The Association of Ghana Industries (AGI) wants government to take a cue from the land border closure by Nigeria to restrict the free movement of people and goods.
The Ashanti, Ahafo, Bono East Zonal Vice-Chairman of AGI, Kwasi Nyamekye, noted that although Nigeria’s decision to close its land borders until January 2020 was unpleasant, the country was doing what all other countries do to protect their local industry.
The government of Nigeria last week extended the closure of its land borders till January 31, 2020. A memo signed by Nigeria’s Comptroller, Victor David Dimka, dated November 1, 2019, directed officers at the borders to keep them closed until next year.

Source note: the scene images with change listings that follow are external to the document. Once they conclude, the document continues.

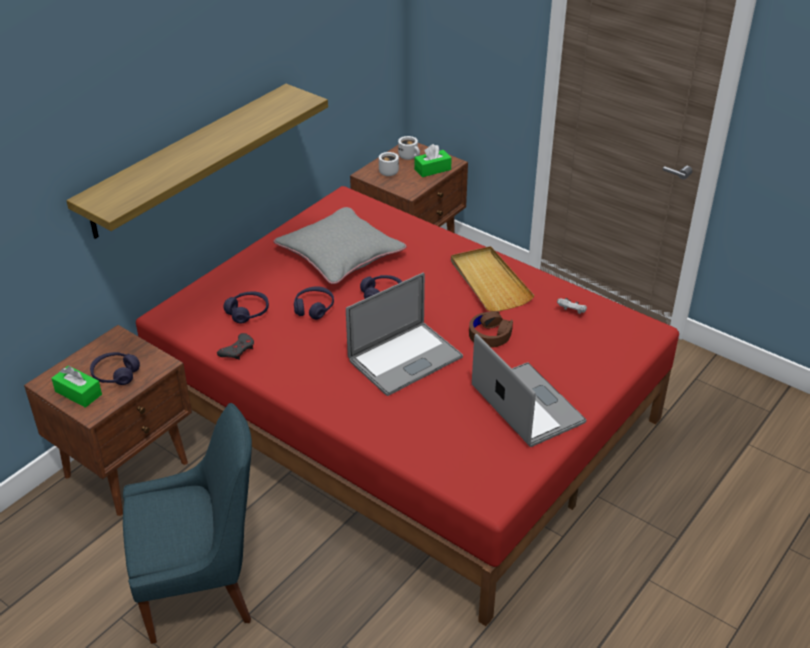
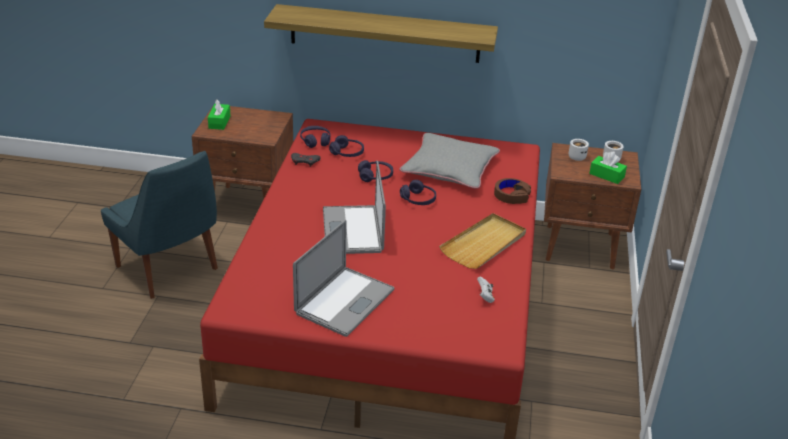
camera: 60 degrees right, 5 degrees down
(115, 374) = (245, 127): purple headphones -> purple headphones (315, 141)
(405, 358) = (352, 230): laptop -> laptop turned 60 degrees clockwise
(490, 334) = (416, 261): brown headphones -> brown headphones (511, 195)

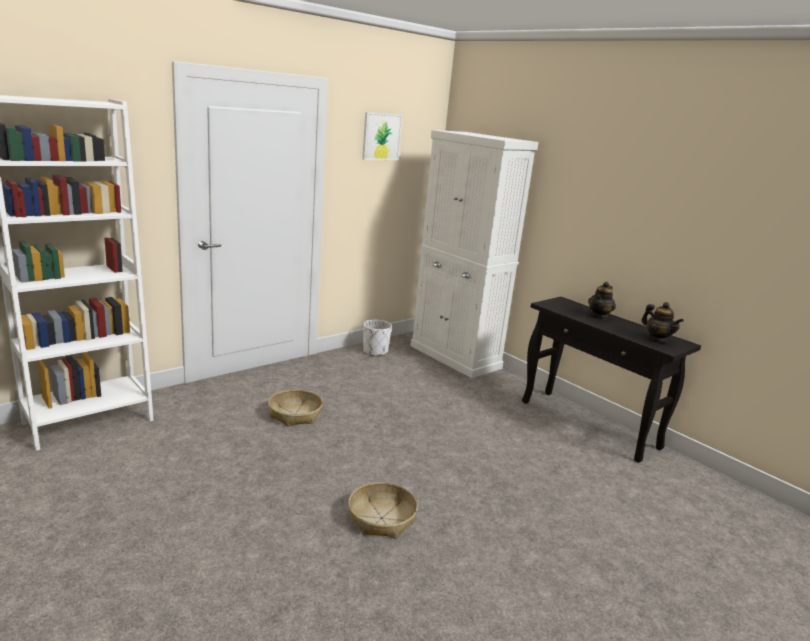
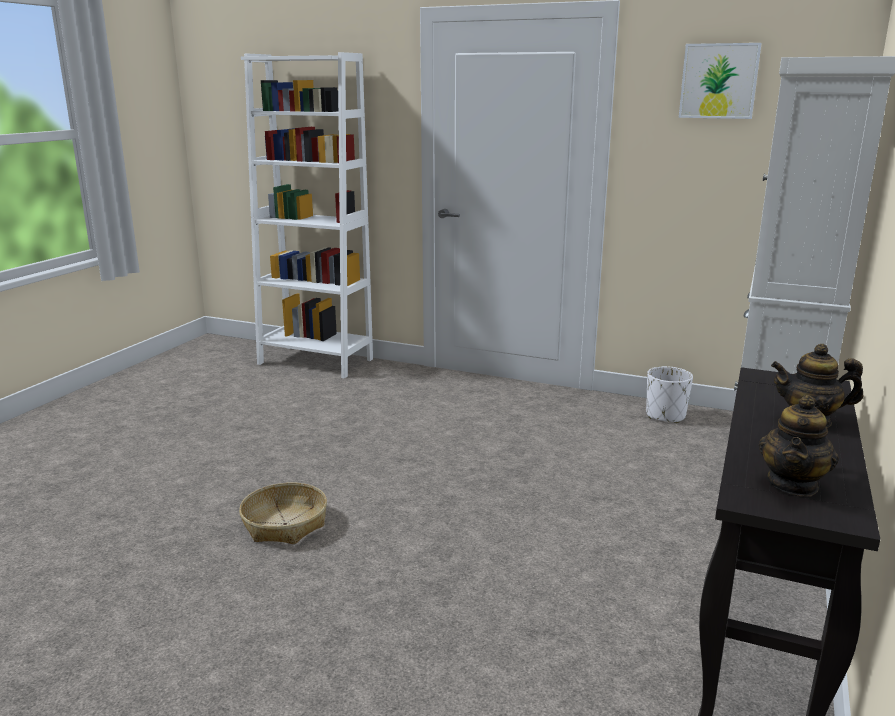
camera: 65 degrees right, 0 degrees up
(295, 414) = (435, 423): basket -> none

The memo indicates that “despite the overwhelming success of the Operation particularly, the security and economic benefits to the nation, a few strategic objectives are yet to be achieved.
Against this background, Mr President has approved an extension of the Exercise to 31st January 2020.”

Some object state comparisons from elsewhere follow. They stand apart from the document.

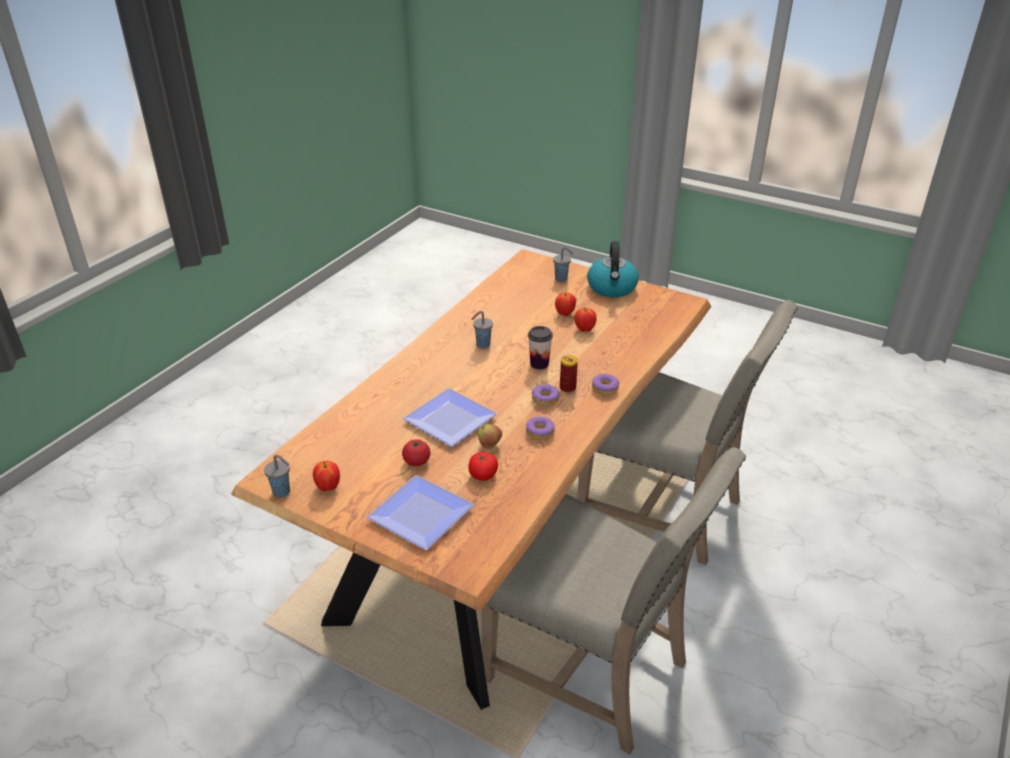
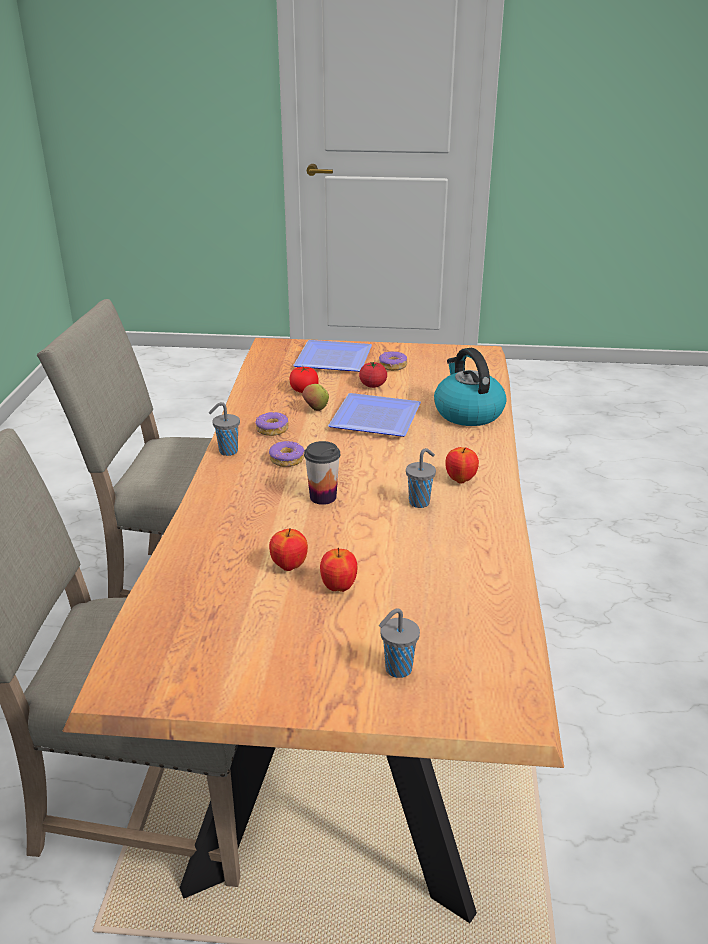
camera: 155 degrees right, 5 degrees down
(282, 492) = (457, 349): grey cup -> grey cup (227, 451)
(328, 487) = (426, 358): apple -> apple (460, 480)
(567, 388) = (267, 478): can -> none
(605, 388) = (218, 488): donut -> donut (392, 366)
(612, 288) = (283, 677): kettle -> kettle (467, 412)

The Nigerian government began closing its borders in August in an operation they term ‘Exercise Swift Response’.
The operation, according to the government, was to check the smuggling of illegal goods into the country. The border closure, however, has affected many trade deals of its neighbours, including Ghana.
This closure has reportedly cost Ghana’s largest local beverage manufacturer, Kasapreko, $2 million. AGI said instead of worrying its head, Ghana should also take the opportunity to institute similar policies in the interests of Ghanaian businesses.